Intertextualidade e hipertexto


Com a instauração da era digital, muito se tem falado em hipertexto. Os desenvolvimentos tecnológicos do século XX trouxeram, sim,  grandes mudanças e a literatura, mais uma vez, vê-se no cerne das discussões, ameaçada agora pelo advento dos hipertextos caracterizados hoje pelos hiperlinks. Mas a idéia de hipertexto não nasce com a Internet, assim como para o texto literário não configura, a hipertextualidade, novidade de todo desconhecida, fato que configura controvérsias a respeito do conceito hipertexto. Enquanto para alguns autores o hipertexto acontece apenas nos ambientes digitais, sendo a internet o meio hipertextual por excelência - uma vez que toda sua lógica de funcionamento está baseada nos links -, para outros teóricos a hipertextualidade da informação independe do meio. Pode acontecer no papel, por exemplo, desde que as possibilidades de leitura superem o modelo "tradicional contido" das narrativas contínuas - com início, meio e fim. A partir do pressuposto da possibilidade de narrativa não-linear, há ainda estudiosos que tomam a literatura como precursora dos considerados novos modos de escrever.

O termo hipertexto, segundo conceito contemporâneo, está assim exposto na inciclopédia digital Wikipédia :


Hipertexto é o termo que remete a um texto em formato digital, ao qual se agregam outros conjuntos de informação na forma de blocos de textos, palavras, imagens ou sons, cujo acesso se dá através de referências específicas denominadas hiperlinks, ou simplesmente links. Esses links ocorrem na forma de termos destacados no corpo de texto principal, ícones gráficos ou imagens e têm a função de interconectar os diversos conjuntos de informação, oferecendo acesso sob demanda as informações que estendem ou complementam o texto principal.

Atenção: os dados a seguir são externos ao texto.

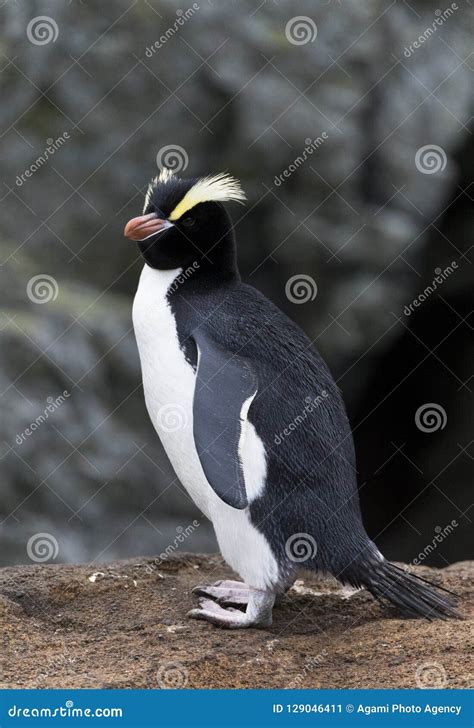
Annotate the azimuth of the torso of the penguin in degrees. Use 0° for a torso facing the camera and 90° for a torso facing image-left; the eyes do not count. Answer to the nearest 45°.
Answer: approximately 90°
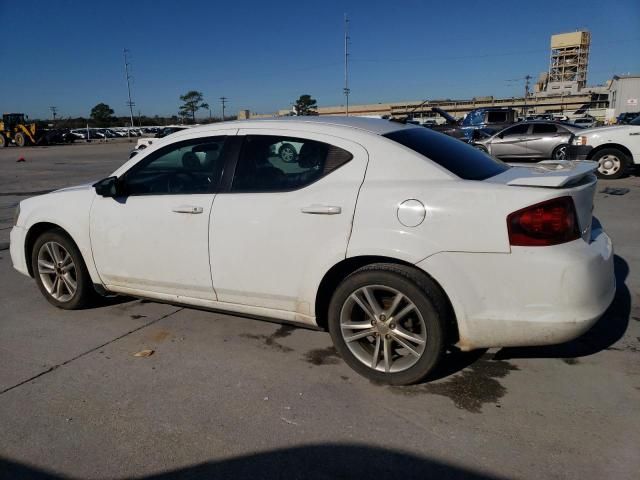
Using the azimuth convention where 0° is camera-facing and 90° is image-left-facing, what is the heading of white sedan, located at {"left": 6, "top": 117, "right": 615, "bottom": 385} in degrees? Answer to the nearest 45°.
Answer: approximately 135°

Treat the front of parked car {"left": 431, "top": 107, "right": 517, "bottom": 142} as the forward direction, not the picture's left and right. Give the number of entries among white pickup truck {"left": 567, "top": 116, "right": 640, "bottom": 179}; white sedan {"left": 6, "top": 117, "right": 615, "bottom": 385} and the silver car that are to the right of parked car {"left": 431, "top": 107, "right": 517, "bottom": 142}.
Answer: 0

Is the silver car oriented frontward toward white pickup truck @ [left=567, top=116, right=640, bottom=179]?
no

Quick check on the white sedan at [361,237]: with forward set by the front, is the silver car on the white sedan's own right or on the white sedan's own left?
on the white sedan's own right

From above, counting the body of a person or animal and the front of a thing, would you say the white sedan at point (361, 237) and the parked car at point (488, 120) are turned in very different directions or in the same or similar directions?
same or similar directions

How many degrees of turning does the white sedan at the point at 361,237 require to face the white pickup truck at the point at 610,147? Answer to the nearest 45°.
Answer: approximately 90° to its right

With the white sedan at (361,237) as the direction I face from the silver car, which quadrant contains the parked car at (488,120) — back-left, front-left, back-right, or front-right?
back-right

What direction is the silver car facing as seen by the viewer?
to the viewer's left

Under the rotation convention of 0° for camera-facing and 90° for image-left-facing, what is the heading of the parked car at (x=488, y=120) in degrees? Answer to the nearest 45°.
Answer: approximately 90°

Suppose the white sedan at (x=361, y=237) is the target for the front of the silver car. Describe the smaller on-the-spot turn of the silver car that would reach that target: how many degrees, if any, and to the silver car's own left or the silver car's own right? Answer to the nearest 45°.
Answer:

Sabe-se, porém, que o termo hipertexto teve como conceito primeiro nas reflexões do teórico Roland Barthes, que concebeu, em seu livro S/Z (1970), o conceito de "Lexia" que seria a ligação de textos com outros textos. De acordo com Roger Chartier as primeiras manifestações hipertextuais ocorrem nos séculos XVI e XVII através dos manuscritos e da marginalia. Os primeiros sofriam alterações quando eram transcritos pelos copistas e assim caracterizavam uma espécie de escrita coletiva. Os segundos eram anotações realizadas pelos leitores nas margens das páginas dos livros antigos, permitindo assim uma leitura não-linear. Gerárd Genette desenvolve sua análise sobre sobre as relações textuais, entre elas o hipertexto, através da analogia entre os antigos pergaminhos de couro, os palimpsestos - cujas inscrições eram sobrepostas após a raspagem do texto anterior. Assim inaugura seu livro - Palimpsesto: a literatura de segunda mão:


Um palimpsesto é um pergaminho cuja primeira inscrição foi raspada para se traçar outra, que não a esconde de fato, de modo que se pode lê-la por transparência, o antigo sob o novo. Assim, no sentido figurado, entenderemos por palimpsestos (mais literalmente hipertextos), todas as obras derivadas de uma outra obra anterior, por transformação ou por imitação. Dessa literatura de segunda mão, que se escreve através da leitura o lugar e a ação no campo literário geralmente, e lamentavelmente, não são reconhecidos. Tentamos aqui explorar esse território. Um texto pode sempre ler um outro, e assim por diante, até o fim dos textos. Este meu texto não escapa à regra: ele a expões e se expõe a ela. Quem ler por último lerá melhor. (GENETTE, 2006).
Independente das variantes na conceituação de intertextualidade e hipertextualidade, o pressuposto inconteste parte do dialogismo bakhtiniano, segundo o qual todo discurso é essencialmente dialógico porque “sempre responde (no sentido lato da palavra), de uma forma ou de outra, a enunciados de outros anteriores”. (BAKHTIN, 2010, p. 319). Na linha bakhtiniana segue a concepção de Gerárd Genette, como exposto na sua explicação sobre o palimpsesto, e que aqui adotamos como base: “o hipertexto é todo texto derivado de um texto anterior” (2006, p. 15). Para Olinto, uma das novas condições para a noção de texto na era digital diz respeito à maneira de compreender a articulação entre elementos e passagens do texto em esferas fora do âmbito de sua escrita (2003, p.69). O Hipertexto, no conceito da autora, distingue-se pela “organização multilinear”, pois não definem fronteiras. Inseridos numa rede de outros textos, eles libertam a literatura da ideia de objeto absoluto, pois os textos passam a apresentar um “caráter mutante” e o leitor “circula livremente e desenha caminhos possíveis” (idem, p.70).